- Work required -
Retype the whole of the data exactly.

Study material START

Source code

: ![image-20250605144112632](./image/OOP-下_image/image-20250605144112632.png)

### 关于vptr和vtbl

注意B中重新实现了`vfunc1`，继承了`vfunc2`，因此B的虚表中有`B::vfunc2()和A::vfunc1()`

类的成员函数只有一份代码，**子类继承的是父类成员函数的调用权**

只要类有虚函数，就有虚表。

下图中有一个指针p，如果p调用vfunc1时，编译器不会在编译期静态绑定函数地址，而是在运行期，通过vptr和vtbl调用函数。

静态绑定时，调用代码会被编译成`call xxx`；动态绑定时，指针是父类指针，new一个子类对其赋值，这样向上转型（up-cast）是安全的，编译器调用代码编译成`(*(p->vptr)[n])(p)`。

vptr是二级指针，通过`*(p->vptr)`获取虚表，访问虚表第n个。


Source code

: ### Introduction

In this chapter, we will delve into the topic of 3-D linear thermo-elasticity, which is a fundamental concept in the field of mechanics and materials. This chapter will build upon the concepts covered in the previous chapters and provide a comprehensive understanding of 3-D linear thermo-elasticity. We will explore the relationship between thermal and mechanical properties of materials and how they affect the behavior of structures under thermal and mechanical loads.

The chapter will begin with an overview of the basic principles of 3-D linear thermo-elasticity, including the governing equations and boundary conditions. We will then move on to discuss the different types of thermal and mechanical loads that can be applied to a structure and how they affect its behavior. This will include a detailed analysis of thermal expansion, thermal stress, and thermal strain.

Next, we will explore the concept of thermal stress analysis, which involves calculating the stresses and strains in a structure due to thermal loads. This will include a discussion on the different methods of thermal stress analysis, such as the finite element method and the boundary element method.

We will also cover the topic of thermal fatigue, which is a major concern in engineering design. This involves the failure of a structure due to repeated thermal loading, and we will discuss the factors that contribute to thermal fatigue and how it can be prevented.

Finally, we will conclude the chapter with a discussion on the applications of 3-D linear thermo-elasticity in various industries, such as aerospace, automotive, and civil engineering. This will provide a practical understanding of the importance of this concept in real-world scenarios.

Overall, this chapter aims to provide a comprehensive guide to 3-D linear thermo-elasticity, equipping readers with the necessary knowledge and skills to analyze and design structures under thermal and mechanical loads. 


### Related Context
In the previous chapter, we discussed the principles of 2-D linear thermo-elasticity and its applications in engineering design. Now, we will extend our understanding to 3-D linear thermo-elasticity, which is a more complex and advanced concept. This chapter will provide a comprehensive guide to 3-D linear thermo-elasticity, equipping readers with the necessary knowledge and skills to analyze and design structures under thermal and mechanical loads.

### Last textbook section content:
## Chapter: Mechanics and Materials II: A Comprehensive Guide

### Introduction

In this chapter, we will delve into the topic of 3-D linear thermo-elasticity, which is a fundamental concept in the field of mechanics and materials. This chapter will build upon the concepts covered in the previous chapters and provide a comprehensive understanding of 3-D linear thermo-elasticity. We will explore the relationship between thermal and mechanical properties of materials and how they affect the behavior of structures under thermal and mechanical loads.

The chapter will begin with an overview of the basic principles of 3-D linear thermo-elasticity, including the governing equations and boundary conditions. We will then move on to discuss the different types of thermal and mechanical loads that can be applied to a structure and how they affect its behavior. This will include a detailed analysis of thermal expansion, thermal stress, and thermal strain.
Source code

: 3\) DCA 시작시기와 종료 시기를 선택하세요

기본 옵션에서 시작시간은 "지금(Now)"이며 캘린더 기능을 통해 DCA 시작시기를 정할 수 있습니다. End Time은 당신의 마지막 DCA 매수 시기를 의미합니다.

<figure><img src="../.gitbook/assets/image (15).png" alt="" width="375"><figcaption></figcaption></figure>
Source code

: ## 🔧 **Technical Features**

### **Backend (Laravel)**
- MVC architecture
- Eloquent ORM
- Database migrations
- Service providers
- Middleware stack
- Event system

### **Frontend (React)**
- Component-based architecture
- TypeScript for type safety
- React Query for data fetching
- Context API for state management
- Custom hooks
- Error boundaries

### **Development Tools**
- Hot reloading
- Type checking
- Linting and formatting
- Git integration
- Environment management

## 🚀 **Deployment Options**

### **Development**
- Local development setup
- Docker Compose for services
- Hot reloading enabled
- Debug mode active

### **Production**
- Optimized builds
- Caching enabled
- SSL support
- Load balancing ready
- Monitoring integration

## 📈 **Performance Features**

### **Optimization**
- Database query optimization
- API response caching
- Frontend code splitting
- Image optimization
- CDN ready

Study material END

- Exercise result -
Source code

: ![image-20250605144112632](./image/OOP-下_image/image-20250605144112632.png)

### 关于vptr和vtbl

注意B中重新实现了`vfunc1`，继承了`vfunc2`，因此B的虚表中有`B::vfunc2()和A::vfunc1()`

类的成员函数只有一份代码，**子类继承的是父类成员函数的调用权**

只要类有虚函数，就有虚表。

下图中有一个指针p，如果p调用vfunc1时，编译器不会在编译期静态绑定函数地址，而是在运行期，通过vptr和vtbl调用函数。

静态绑定时，调用代码会被编译成`call xxx`；动态绑定时，指针是父类指针，new一个子类对其赋值，这样向上转型（up-cast）是安全的，编译器调用代码编译成`(*(p->vptr)[n])(p)`。

vptr是二级指针，通过`*(p->vptr)`获取虚表，访问虚表第n个。


Source code

: ### Introduction

In this chapter, we will delve into the topic of 3-D linear thermo-elasticity, which is a fundamental concept in the field of mechanics and materials. This chapter will build upon the concepts covered in the previous chapters and provide a comprehensive understanding of 3-D linear thermo-elasticity. We will explore the relationship between thermal and mechanical properties of materials and how they affect the behavior of structures under thermal and mechanical loads.

The chapter will begin with an overview of the basic principles of 3-D linear thermo-elasticity, including the governing equations and boundary conditions. We will then move on to discuss the different types of thermal and mechanical loads that can be applied to a structure and how they affect its behavior. This will include a detailed analysis of thermal expansion, thermal stress, and thermal strain.

Next, we will explore the concept of thermal stress analysis, which involves calculating the stresses and strains in a structure due to thermal loads. This will include a discussion on the different methods of thermal stress analysis, such as the finite element method and the boundary element method.

We will also cover the topic of thermal fatigue, which is a major concern in engineering design. This involves the failure of a structure due to repeated thermal loading, and we will discuss the factors that contribute to thermal fatigue and how it can be prevented.

Finally, we will conclude the chapter with a discussion on the applications of 3-D linear thermo-elasticity in various industries, such as aerospace, automotive, and civil engineering. This will provide a practical understanding of the importance of this concept in real-world scenarios.

Overall, this chapter aims to provide a comprehensive guide to 3-D linear thermo-elasticity, equipping readers with the necessary knowledge and skills to analyze and design structures under thermal and mechanical loads. 


### Related Context
In the previous chapter, we discussed the principles of 2-D linear thermo-elasticity and its applications in engineering design. Now, we will extend our understanding to 3-D linear thermo-elasticity, which is a more complex and advanced concept. This chapter will provide a comprehensive guide to 3-D linear thermo-elasticity, equipping readers with the necessary knowledge and skills to analyze and design structures under thermal and mechanical loads.

### Last textbook section content:
## Chapter: Mechanics and Materials II: A Comprehensive Guide

### Introduction

In this chapter, we will delve into the topic of 3-D linear thermo-elasticity, which is a fundamental concept in the field of mechanics and materials. This chapter will build upon the concepts covered in the previous chapters and provide a comprehensive understanding of 3-D linear thermo-elasticity. We will explore the relationship between thermal and mechanical properties of materials and how they affect the behavior of structures under thermal and mechanical loads.

The chapter will begin with an overview of the basic principles of 3-D linear thermo-elasticity, including the governing equations and boundary conditions. We will then move on to discuss the different types of thermal and mechanical loads that can be applied to a structure and how they affect its behavior. This will include a detailed analysis of thermal expansion, thermal stress, and thermal strain.
Source code

: 3\) DCA 시작시기와 종료 시기를 선택하세요

기본 옵션에서 시작시간은 "지금(Now)"이며 캘린더 기능을 통해 DCA 시작시기를 정할 수 있습니다. End Time은 당신의 마지막 DCA 매수 시기를 의미합니다.

<figure><img src="../.gitbook/assets/image (15).png" alt="" width="375"><figcaption></figcaption></figure>
Source code

: ## 🔧 **Technical Features**

### **Backend (Laravel)**
- MVC architecture
- Eloquent ORM
- Database migrations
- Service providers
- Middleware stack
- Event system

### **Frontend (React)**
- Component-based architecture
- TypeScript for type safety
- React Query for data fetching
- Context API for state management
- Custom hooks
- Error boundaries

### **Development Tools**
- Hot reloading
- Type checking
- Linting and formatting
- Git integration
- Environment management

## 🚀 **Deployment Options**

### **Development**
- Local development setup
- Docker Compose for services
- Hot reloading enabled
- Debug mode active

### **Production**
- Optimized builds
- Caching enabled
- SSL support
- Load balancing ready
- Monitoring integration

## 📈 **Performance Features**

### **Optimization**
- Database query optimization
- API response caching
- Frontend code splitting
- Image optimization
- CDN ready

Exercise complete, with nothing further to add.